Beehive State

by Phillip Watts Brown

 

Press your ear to any chapel:
members hymn, trembling in the spirit,

vocal chords and the organ vibrating
the walls. Streetlamps outside too

buzz with light and the steeples
cast long shadows. One points toward

my childhood home. I tightrope along
its blue edge, end up where

I started. Wind stirs backyard aspens
into a swarm, fireworks bloom overhead.

Smoke drifts westward like saints seeking
Zion, a rose in the desert.

This faith is a dark handcart
to pull. The embered valley flickers

with cars. I watch their frenzy
from the back porch, a cold drink

sweating in my hand. The AC
shuts off. Crickets shush the silence.

Stillness lifts a loaded frame from
the boxed hive of my heart

heavy with everything unsaid, questions kept
in hexagon closets. Do I leave

the apiary? Shed the protective suit,
gloves, and veil? Make another life?

Blood thrums through my veins, honeyed
with desire. My prayers have reached

a fever-pitch. How will this end?
I stand on the top porch-step,

arms stretched out like a cross
like in a dream I had:

terrified to move, to even breathe,
my tender body clothed in bees.


PHILLIP WATTS BROWN lives in Logan, Utah.

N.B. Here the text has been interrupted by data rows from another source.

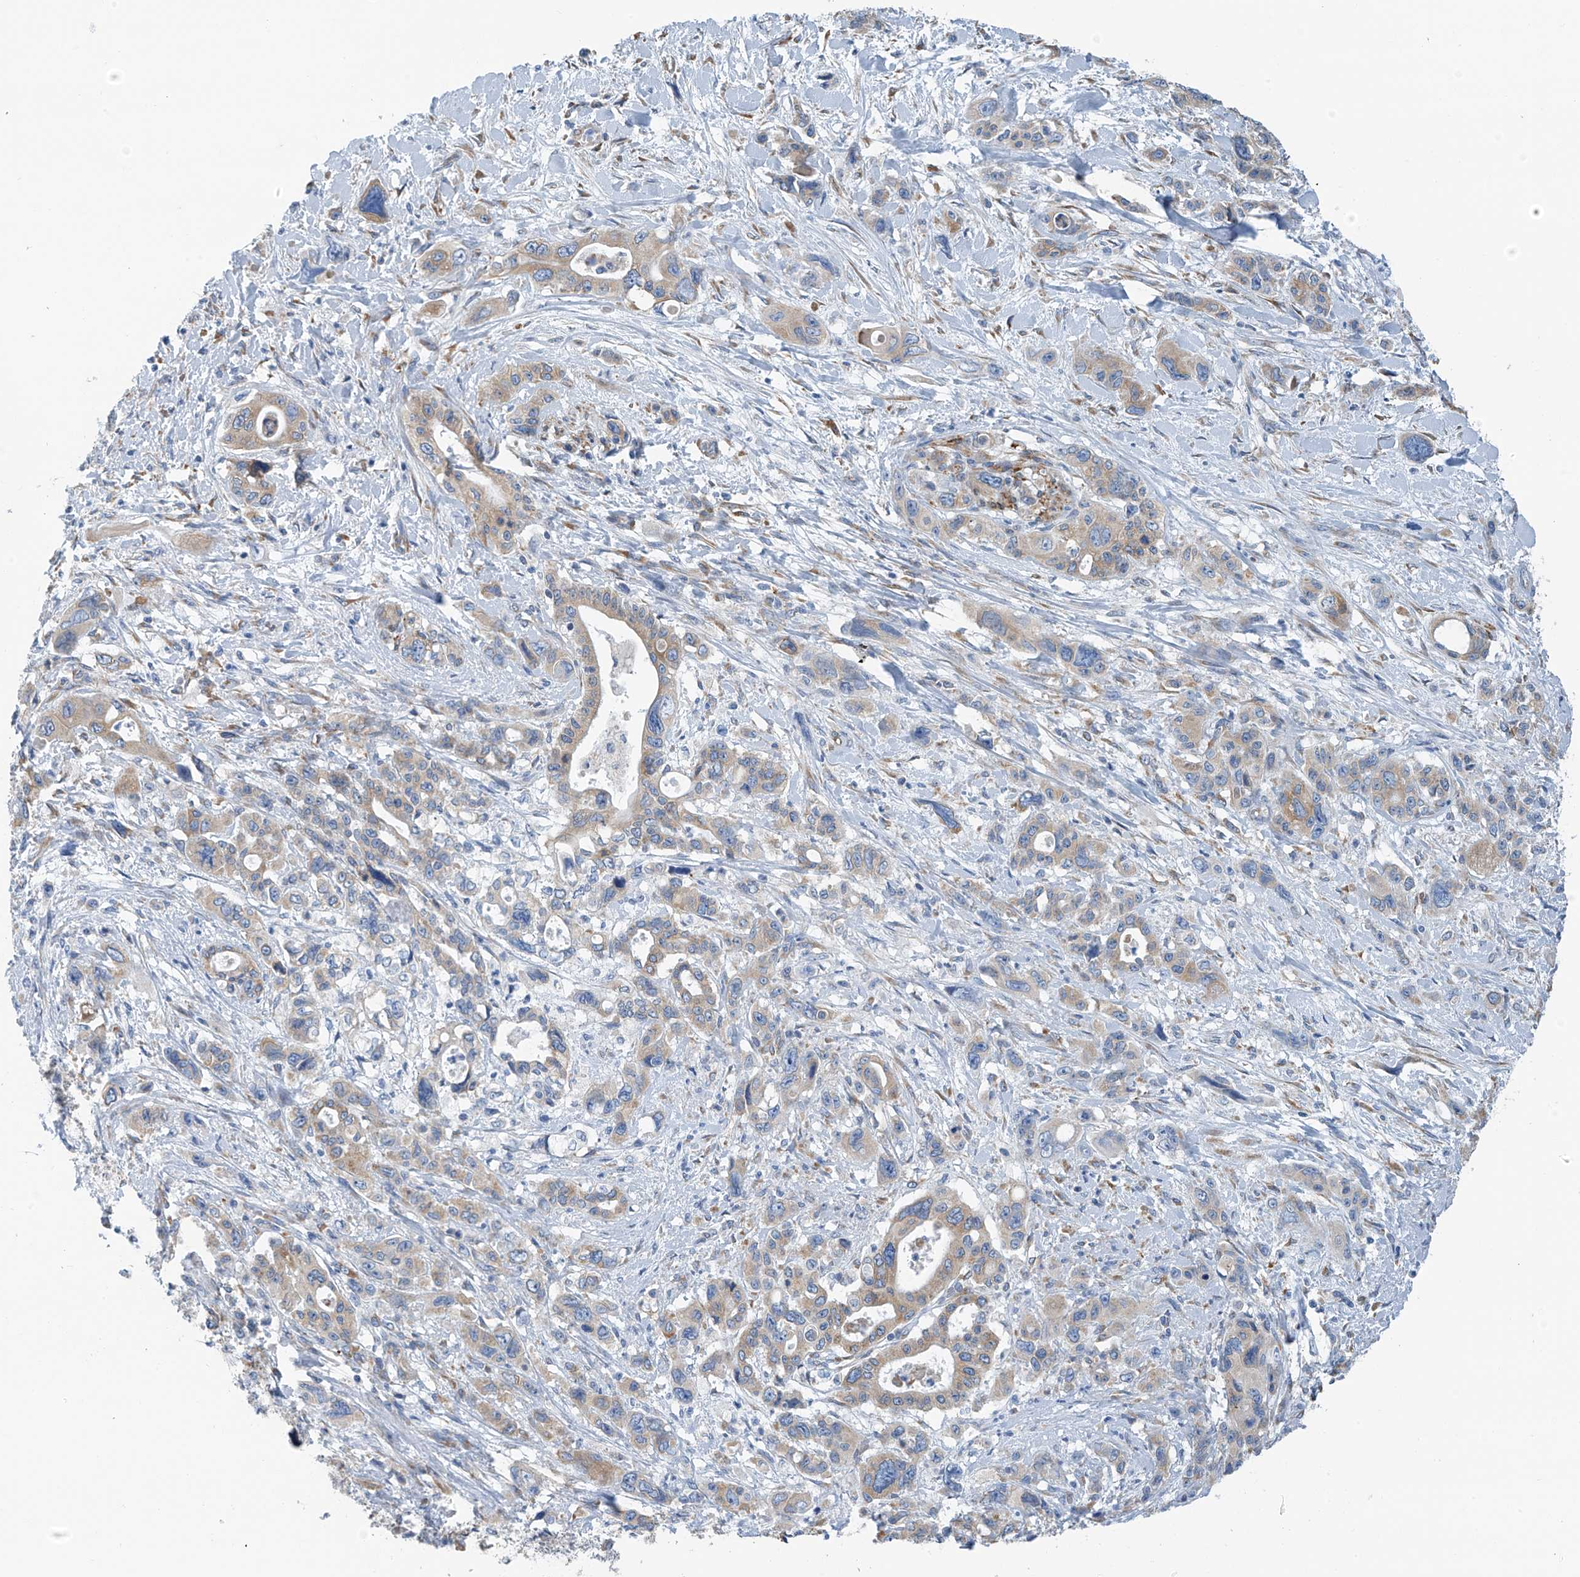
{"staining": {"intensity": "weak", "quantity": "25%-75%", "location": "cytoplasmic/membranous"}, "tissue": "pancreatic cancer", "cell_type": "Tumor cells", "image_type": "cancer", "snomed": [{"axis": "morphology", "description": "Adenocarcinoma, NOS"}, {"axis": "topography", "description": "Pancreas"}], "caption": "An image of human pancreatic adenocarcinoma stained for a protein reveals weak cytoplasmic/membranous brown staining in tumor cells.", "gene": "RCN2", "patient": {"sex": "male", "age": 46}}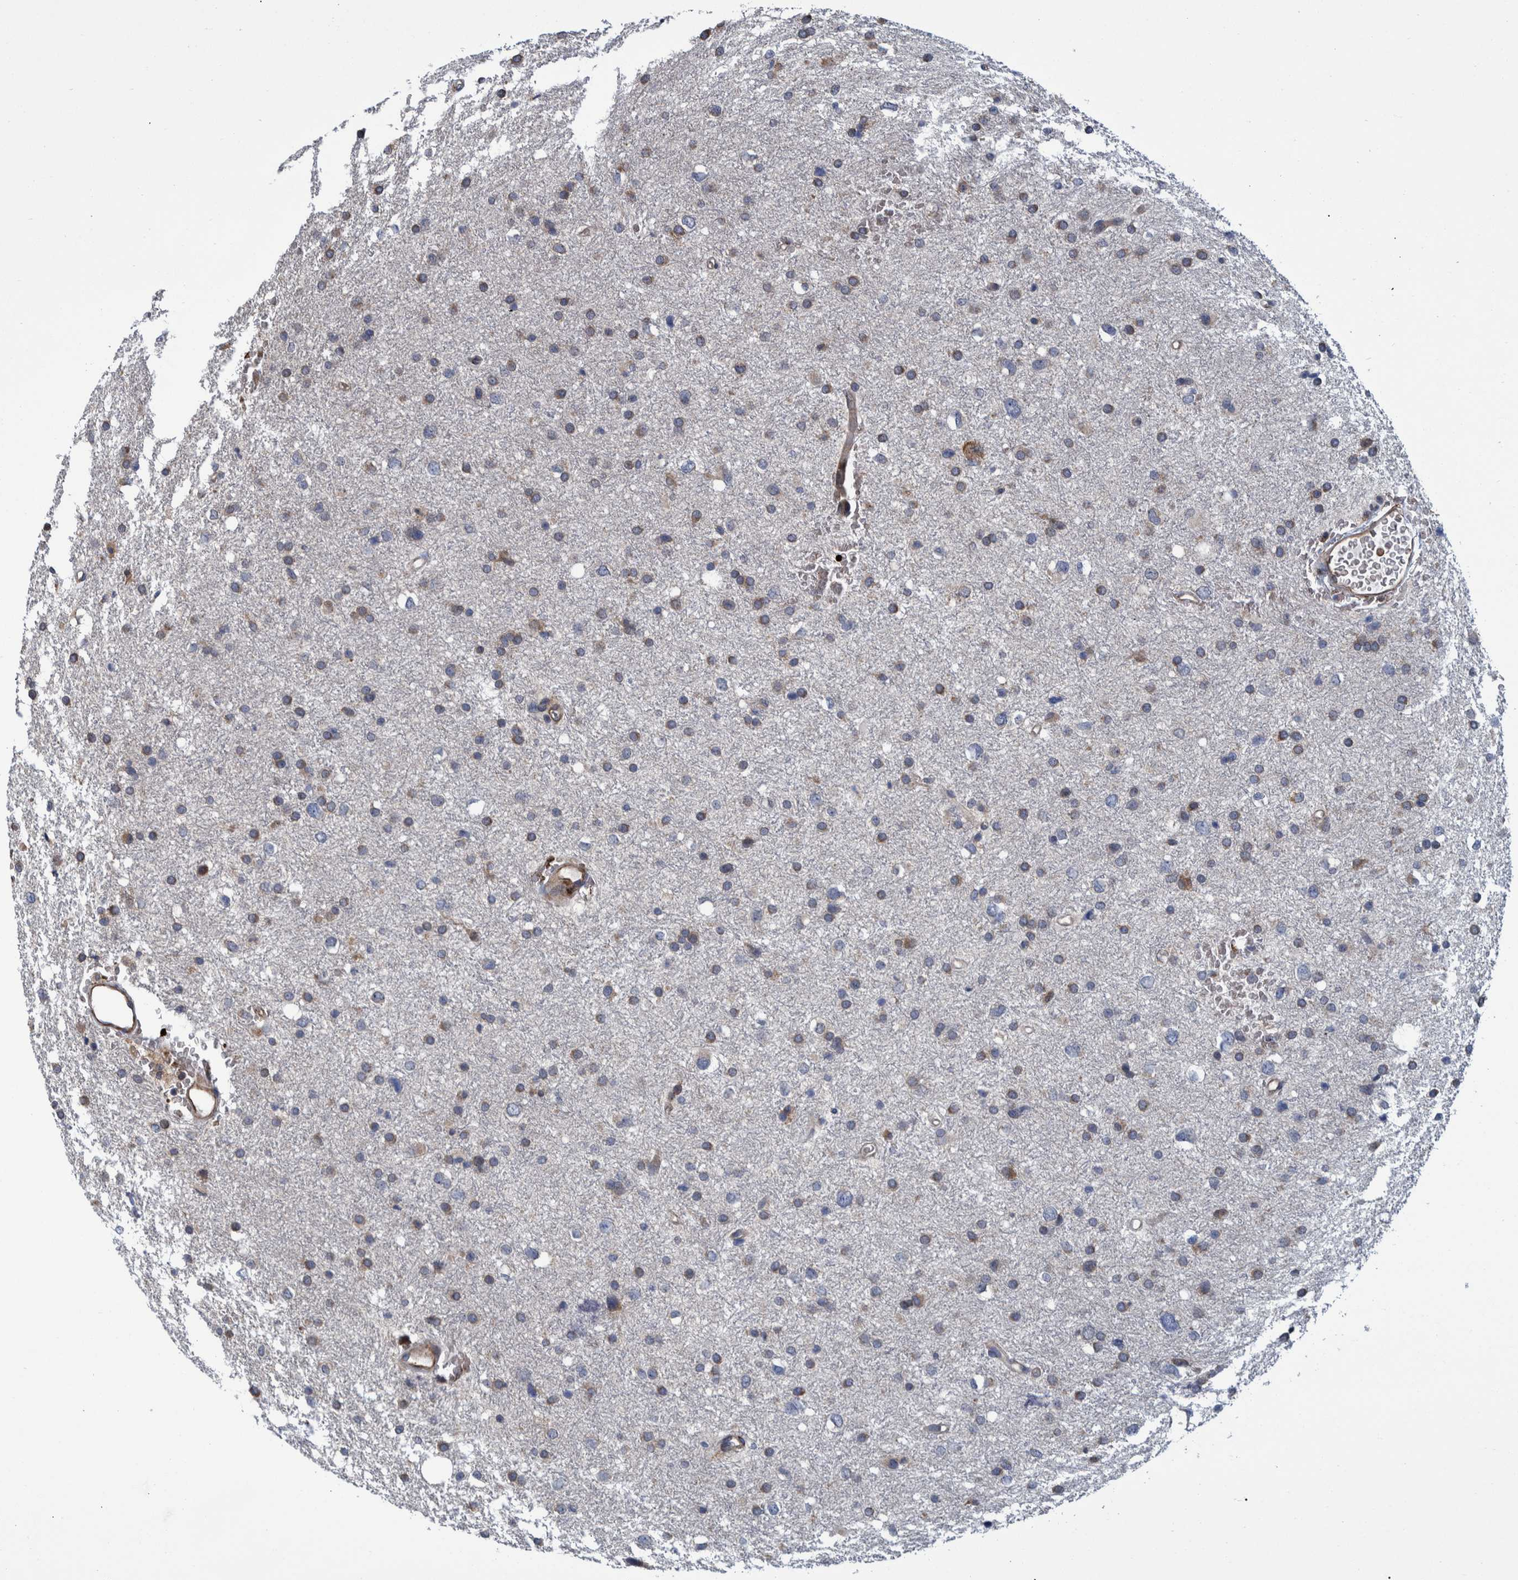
{"staining": {"intensity": "weak", "quantity": "25%-75%", "location": "cytoplasmic/membranous"}, "tissue": "glioma", "cell_type": "Tumor cells", "image_type": "cancer", "snomed": [{"axis": "morphology", "description": "Glioma, malignant, Low grade"}, {"axis": "topography", "description": "Brain"}], "caption": "This photomicrograph reveals IHC staining of glioma, with low weak cytoplasmic/membranous staining in approximately 25%-75% of tumor cells.", "gene": "SPAG5", "patient": {"sex": "female", "age": 37}}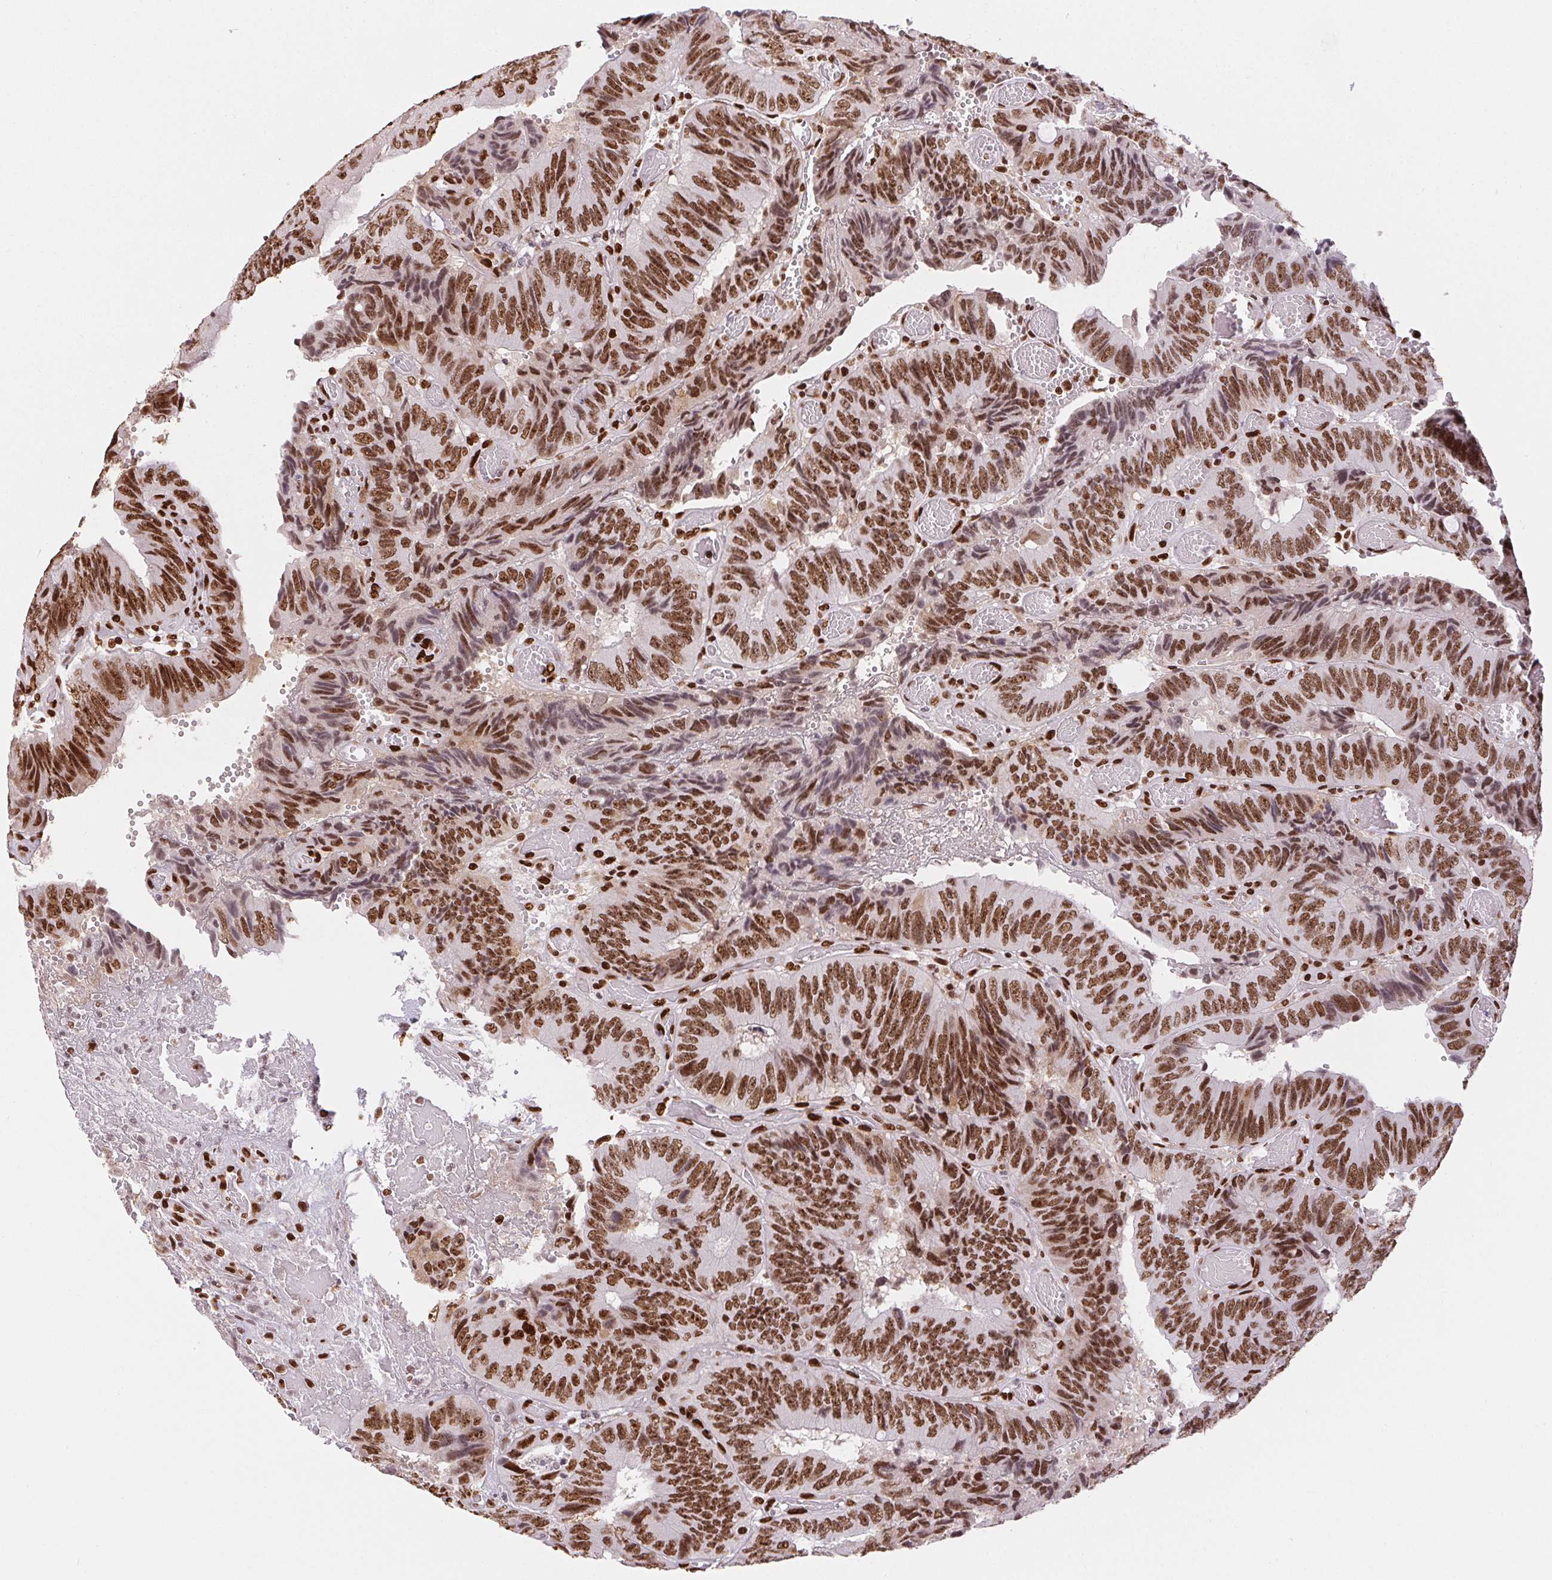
{"staining": {"intensity": "moderate", "quantity": ">75%", "location": "nuclear"}, "tissue": "colorectal cancer", "cell_type": "Tumor cells", "image_type": "cancer", "snomed": [{"axis": "morphology", "description": "Adenocarcinoma, NOS"}, {"axis": "topography", "description": "Colon"}], "caption": "IHC staining of adenocarcinoma (colorectal), which demonstrates medium levels of moderate nuclear staining in approximately >75% of tumor cells indicating moderate nuclear protein expression. The staining was performed using DAB (brown) for protein detection and nuclei were counterstained in hematoxylin (blue).", "gene": "ZNF80", "patient": {"sex": "female", "age": 84}}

After earning a degree in graphic design at Brigham Young University, he pursued an MFA in poetry at Oregon State University. His work has appeared in Camas, Rust+Moth, and Sweet Tree Review. Also, his poem “Through a Glass Brightly” was a finalist for the 2017 Orison Anthology Award. In his spare time, he manages Poetry Sparks, a social-media source of poetic inspiration.